* Task instructions
Only the lines of the data holding the string "createTime" need to be returned.

============================================================

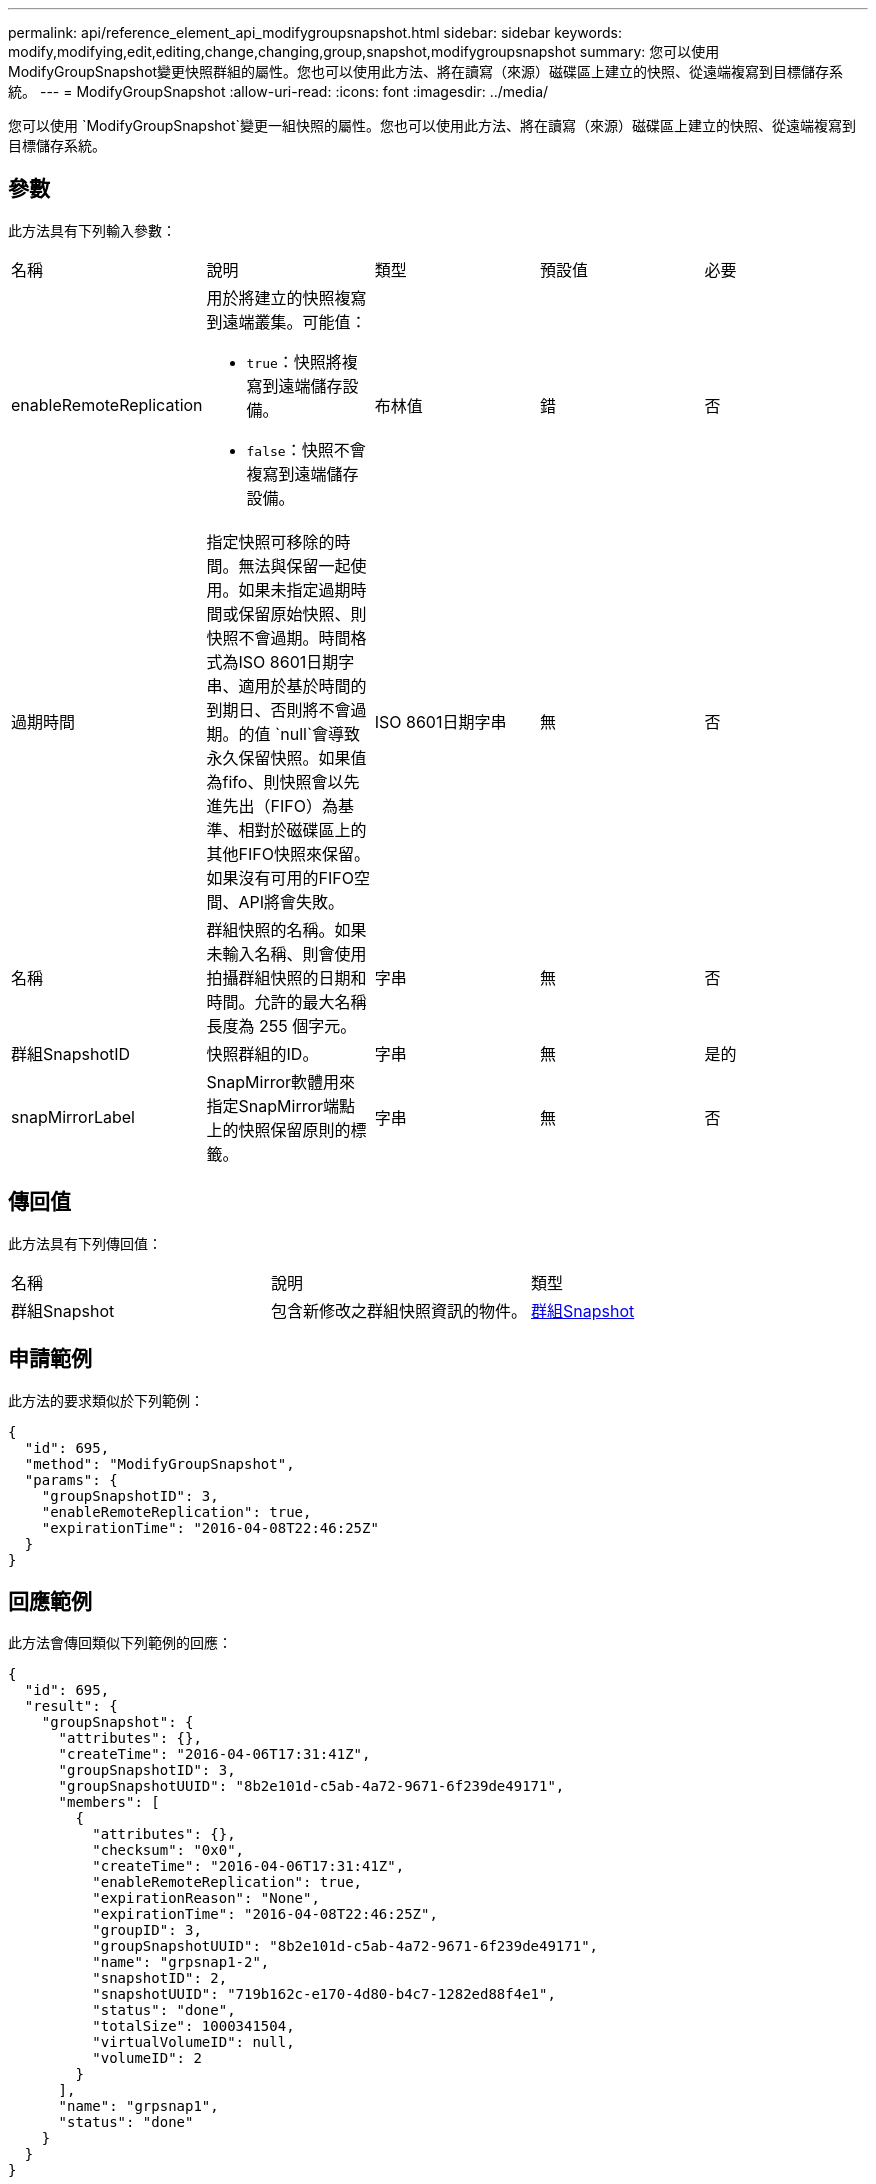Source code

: ---
permalink: api/reference_element_api_modifygroupsnapshot.html 
sidebar: sidebar 
keywords: modify,modifying,edit,editing,change,changing,group,snapshot,modifygroupsnapshot 
summary: 您可以使用ModifyGroupSnapshot變更快照群組的屬性。您也可以使用此方法、將在讀寫（來源）磁碟區上建立的快照、從遠端複寫到目標儲存系統。 
---
= ModifyGroupSnapshot
:allow-uri-read: 
:icons: font
:imagesdir: ../media/


[role="lead"]
您可以使用 `ModifyGroupSnapshot`變更一組快照的屬性。您也可以使用此方法、將在讀寫（來源）磁碟區上建立的快照、從遠端複寫到目標儲存系統。



== 參數

此方法具有下列輸入參數：

|===


| 名稱 | 說明 | 類型 | 預設值 | 必要 


 a| 
enableRemoteReplication
 a| 
用於將建立的快照複寫到遠端叢集。可能值：

* `true`：快照將複寫到遠端儲存設備。
* `false`：快照不會複寫到遠端儲存設備。

 a| 
布林值
 a| 
錯
 a| 
否



 a| 
過期時間
 a| 
指定快照可移除的時間。無法與保留一起使用。如果未指定過期時間或保留原始快照、則快照不會過期。時間格式為ISO 8601日期字串、適用於基於時間的到期日、否則將不會過期。的值 `null`會導致永久保留快照。如果值為fifo、則快照會以先進先出（FIFO）為基準、相對於磁碟區上的其他FIFO快照來保留。如果沒有可用的FIFO空間、API將會失敗。
 a| 
ISO 8601日期字串
 a| 
無
 a| 
否



 a| 
名稱
 a| 
群組快照的名稱。如果未輸入名稱、則會使用拍攝群組快照的日期和時間。允許的最大名稱長度為 255 個字元。
 a| 
字串
 a| 
無
 a| 
否



 a| 
群組SnapshotID
 a| 
快照群組的ID。
 a| 
字串
 a| 
無
 a| 
是的



 a| 
snapMirrorLabel
 a| 
SnapMirror軟體用來指定SnapMirror端點上的快照保留原則的標籤。
 a| 
字串
 a| 
無
 a| 
否

|===


== 傳回值

此方法具有下列傳回值：

|===


| 名稱 | 說明 | 類型 


 a| 
群組Snapshot
 a| 
包含新修改之群組快照資訊的物件。
 a| 
xref:reference_element_api_groupsnapshot.adoc[群組Snapshot]

|===


== 申請範例

此方法的要求類似於下列範例：

[listing]
----
{
  "id": 695,
  "method": "ModifyGroupSnapshot",
  "params": {
    "groupSnapshotID": 3,
    "enableRemoteReplication": true,
    "expirationTime": "2016-04-08T22:46:25Z"
  }
}
----


== 回應範例

此方法會傳回類似下列範例的回應：

[listing]
----
{
  "id": 695,
  "result": {
    "groupSnapshot": {
      "attributes": {},
      "createTime": "2016-04-06T17:31:41Z",
      "groupSnapshotID": 3,
      "groupSnapshotUUID": "8b2e101d-c5ab-4a72-9671-6f239de49171",
      "members": [
        {
          "attributes": {},
          "checksum": "0x0",
          "createTime": "2016-04-06T17:31:41Z",
          "enableRemoteReplication": true,
          "expirationReason": "None",
          "expirationTime": "2016-04-08T22:46:25Z",
          "groupID": 3,
          "groupSnapshotUUID": "8b2e101d-c5ab-4a72-9671-6f239de49171",
          "name": "grpsnap1-2",
          "snapshotID": 2,
          "snapshotUUID": "719b162c-e170-4d80-b4c7-1282ed88f4e1",
          "status": "done",
          "totalSize": 1000341504,
          "virtualVolumeID": null,
          "volumeID": 2
        }
      ],
      "name": "grpsnap1",
      "status": "done"
    }
  }
}
----


== 新的自版本

9.6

============================================================

* Result of the exercise
      "createTime": "2016-04-06T17:31:41Z",
          "createTime": "2016-04-06T17:31:41Z",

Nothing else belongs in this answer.